Viel ist bislang über die Nanotechnik geschrieben, gestritten und gemutmaßt worden. Eröffnet sie Milliardenmärkte? Oder ist sie nur ein weiterer Hype? Wie soll man mit den potenziellen Risiken umgehen? Und was denkt die Öffentlichkeit darüber?

Heute erscheinen nun zwei Berichte, die eine wichtige Positionsbestimmung zur schönen, neuen Nanowelt liefern: der Abschlussbericht der NanoKommission, die 2006 von der Bundesregierung im Rahmen der High-Tech-Strategie eingesetzt wurde, und die Studie der Verbraucherzentralen „Nanotechnologie: Was Verbraucher wirklich wissen wollen“.

Zwei Jahre hat die Nanokommission unter Leitung von Staatssekretär a.D. Wolf-Michael Catenhusen mit allen wichtigen deutschen Stakeholdern an der Bestandsaufnahme gearbeitet. Angesichts zum Teil schwieriger Diskussionen, wie aus der Kulisse zu hören ist, kann sich das Ergebnis sehen lassen.

Zum einen wird zum ersten Mal in einem Dokument der öffentlichen Debatte das „grüne“ Potenzial von Nanomaterialien hervorgehoben (wenn auch nicht sehr systematisch). Besonders erfreulich ist dabei der Verweis auf die Millenniumsziele der Vereinten Nationen: Statt der inzwischen abgedroschenen Innovationsrhetorik der vergangenen Jahre geht es nun um die Frage, was Nanotechnologien zur Lösung drängender Probleme beitragen könnten. In Anlehnung an Kennedys berühmtes Diktum könnte man sagen: „Es geht nicht darum, was wir für die Nanotechnik tun können, sondern was die Nanotechnik für uns tun kann.“

Zum anderen widmet sich der Bericht dem Problem, wie ein sicherer und verantwortungsvoller Umgang mit Nanotechnologien gelingen könnte. Statt weiterer Allgemeinplätze, die Stakeholder-Dialoge häufig hervorbringen, gibt die NanoKommission einige sehr sinnvolle Empfehlungen ab:

- Die öffentlichen Mittel für die Risikoforschung sollen „deutlich“ erhöht werden. Derzeit geben Bund und Länder dafür rund 6 Millionen Euro im Jahr dafür aus, 3,6 % ihres gesamten Fördervolumens. Das ist lächerlich wenig, wenn man bedenkt, dass die Erkenntnisse zur Toxizität von Nanomaterialien nicht annähernd mit dem Tempo mithalten, in dem derzeit neue Nanoprodukte auf den Markt kommen (3 bis 4 pro Woche).
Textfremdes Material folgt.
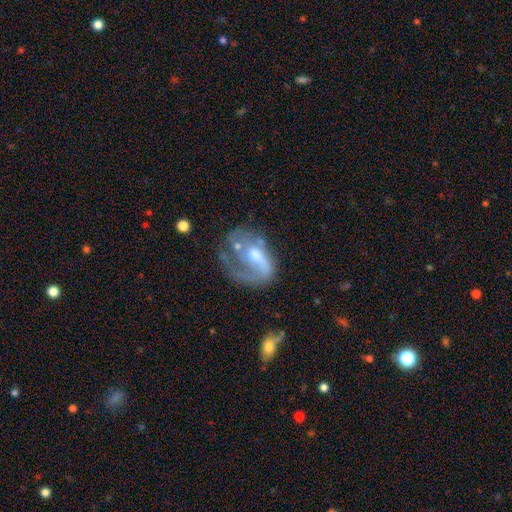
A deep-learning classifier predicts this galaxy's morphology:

- Ausgehend von einem vorläufigen Konzept, dass Nanomaterialien in die drei Gefährdungsklassen geringer, mittlerer oder hoher Besorgnis einteilt, soll ein System zur Risikobewertung ausgearbeitet werden.

- Das vorläufige Konzept sollen nicht nur die Hersteller, sondern auch die Anwender umsetzen.

- 2010 soll ein Monitoring durchgeführt werden, ob eine Selbstverpflichtung von Forschung und Industrie für einen sicheren Umgang mit Nanomaterialien ausreicht.

- Und ganz wichtig: Die NanoKommission empfiehlt „die Schaffung einer unabhängigen Marktübersicht für Verbraucherinnen und Verbraucher über verfügbare Nanoprodukte.“

Gerade diese Empfehlung passt zu den Ergebnissen der Studie, die im Auftrag der Verbraucherzentralen in 100 Tiefeninterviews mit Bürgern gemacht worden sind, die mit dem Begriff „Nanotechnologie“ etwas verbinden können. In den Interviews tauchte nicht nur der Wunsch nach mehr und besser strukturierten Informationen über Nanotechnologien auf. Manche forderten auch eine „zentrale Internetseite“ hierfür – eine Empfehlung, die das Büro für Technikfolgenabschätzung beim Deutschen Bundestag bereits 2003 abgegeben hatte!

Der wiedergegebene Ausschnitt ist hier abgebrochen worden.